## Brief 1
Please show each line of the records that contains the string "upper". Case counts.

The new face of loyalty: what members really want

<strong>The new face of loyalty: what members really want</strong>

We have seen a swathe of loyalty programme revamps in recent years, which encouragingly, have ditched old and tired one-dimensional models in favour of more flexible concepts.

In general, rewards are more instant and easier to earn and spend, plus they consider the lifestyle trends of their members, offering everything from opportunities to shop and discounts on events, to redemptions at spas, restaurants and more.

Recent examples include the December 2021 revamp of GHA DISCOVERY, the loyalty programme of the world’s largest alliance of independent hotels, the Global Hotel Alliance (GHA), highlights of which included the introduction of a new digital reward currency, DISCOVERY Dollars (D$), with D$1 equal to US$1, making it simple for its 23 million members to understand. Options to spend local or overseas provide flexibility, so DISCOVERY members can pop to their local hotel for a spa treatment or meal or redeem on a stay at any GHA member hotel brand around the world.

The loyalty programme overhaul has paid dividends, with GHA reporting a 60% year-in year-hike in 2022 revenue, accelerating in Q4 to surpass 2019 figures, and cross-brand revenue rocketing to $168 million for the year, 25% ahead of 2019. What that essentially means is that loyalty programme members were earning D$s in one hotel and spending them across the rest of the portfolio, proving the reimagination made good business sense.

Similarly, the overhaul of the IHG One Rewards programme announced in January 2022 with perks rolled out from last spring, enticed nearly 11 million new members in its first two months, representing a 30% hike in enrolments, IHG CEO Keith Barr revealed to media and investors in August. New members were no doubt attracted to its new tier and bonus point earning structure, exclusive access to reward night discount promotions, perks including upgrades, early check-in and late check-out, and milestone rewards available for every 10 nights stayed. The new IHG One Rewards mobile app makes access to all perks and benefits much easier.

## Given entries
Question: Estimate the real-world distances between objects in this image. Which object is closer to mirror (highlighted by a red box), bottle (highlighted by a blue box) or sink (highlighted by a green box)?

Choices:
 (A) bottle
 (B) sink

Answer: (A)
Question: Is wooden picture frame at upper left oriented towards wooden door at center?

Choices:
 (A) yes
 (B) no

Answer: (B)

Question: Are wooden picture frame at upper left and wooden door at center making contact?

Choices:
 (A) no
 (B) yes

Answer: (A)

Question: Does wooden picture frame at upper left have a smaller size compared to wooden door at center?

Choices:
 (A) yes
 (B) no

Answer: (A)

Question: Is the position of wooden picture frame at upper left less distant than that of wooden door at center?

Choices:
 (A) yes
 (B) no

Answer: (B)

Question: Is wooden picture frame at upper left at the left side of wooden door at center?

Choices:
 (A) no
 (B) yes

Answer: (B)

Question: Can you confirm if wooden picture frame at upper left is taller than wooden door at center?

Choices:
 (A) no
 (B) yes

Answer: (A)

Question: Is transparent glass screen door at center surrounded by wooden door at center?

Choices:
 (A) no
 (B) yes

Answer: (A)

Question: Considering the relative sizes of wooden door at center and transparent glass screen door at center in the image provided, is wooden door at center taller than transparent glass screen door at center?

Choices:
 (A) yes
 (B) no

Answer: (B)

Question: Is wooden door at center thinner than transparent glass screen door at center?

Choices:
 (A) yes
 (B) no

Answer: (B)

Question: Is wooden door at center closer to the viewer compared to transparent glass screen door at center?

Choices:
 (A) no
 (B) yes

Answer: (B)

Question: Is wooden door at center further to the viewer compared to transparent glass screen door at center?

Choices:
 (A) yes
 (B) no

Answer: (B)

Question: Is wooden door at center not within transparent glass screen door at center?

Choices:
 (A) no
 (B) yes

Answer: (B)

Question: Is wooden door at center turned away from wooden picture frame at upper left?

## Brief 2
Translate this sentence from the loyalty programme article into Spanish: "The new IHG One Rewards mobile app makes access to all perks and benefits much easier."

## Written solution 1
Question: Is wooden picture frame at upper left oriented towards wooden door at center?
Question: Are wooden picture frame at upper left and wooden door at center making contact?
Question: Does wooden picture frame at upper left have a smaller size compared to wooden door at center?
Question: Is the position of wooden picture frame at upper left less distant than that of wooden door at center?
Question: Is wooden picture frame at upper left at the left side of wooden door at center?
Question: Can you confirm if wooden picture frame at upper left is taller than wooden door at center?
Question: Is wooden door at center turned away from wooden picture frame at upper left?

## Written solution 2
La nueva aplicación móvil de IHG One Rewards facilita mucho el acceso a todas las ventajas y beneficios.